Exercise input:
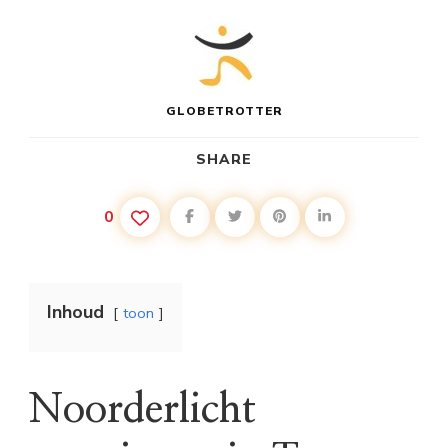
GLOBETROTTER
SHARE
0
Inhoud
toon
Noorderlicht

Task item:
Reproduce the text of all the records verbatim, one line per line, and omit the pictures.

Answer section:
GLOBETROTTER
SHARE
0
Inhoud
toon
Noorderlicht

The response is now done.